**Work instructions**
All of the data is to be written out again exactly, without the pictures.

**Records for the exercise**
□ □ □ □ □

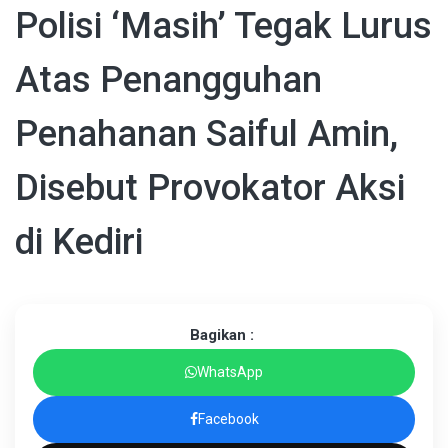
Polisi ‘Masih’ Tegak Lurus
Atas Penangguhan
Penahanan Saiful Amin,
Disebut Provokator Aksi
di Kediri
Bagikan :
WhatsApp
Facebook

□ □ □ □ □

**Answer for this exercise**
Polisi ‘Masih’ Tegak Lurus
Atas Penangguhan
Penahanan Saiful Amin,
Disebut Provokator Aksi
di Kediri
Bagikan :
WhatsApp
Facebook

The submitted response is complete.